▼
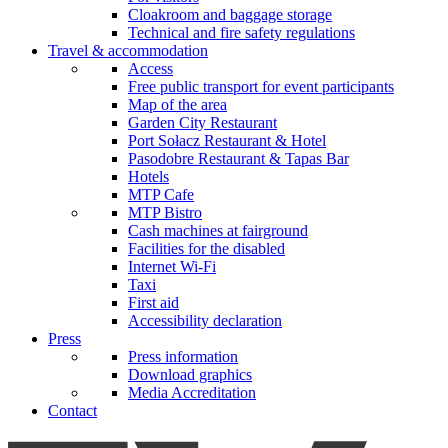
Cloakroom and baggage storage
Technical and fire safety regulations
Travel & accommodation
Access
Free public transport for event participants
Map of the area
Garden City Restaurant
Port Sołacz Restaurant & Hotel
Pasodobre Restaurant & Tapas Bar
Hotels
MTP Cafe
MTP Bistro
Cash machines at fairground
Facilities for the disabled
Internet Wi-Fi
Taxi
First aid
Accessibility declaration
Press
Press information
Download graphics
Media Accreditation
Contact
▲
#### TASK REQUIREMENTS
Find the line that contains "Download graphics". Write out that line and every line after it through the end of the data, exactly, and nothing else.

#### RESPONSE TO THE TASK
Download graphics
Media Accreditation
Contact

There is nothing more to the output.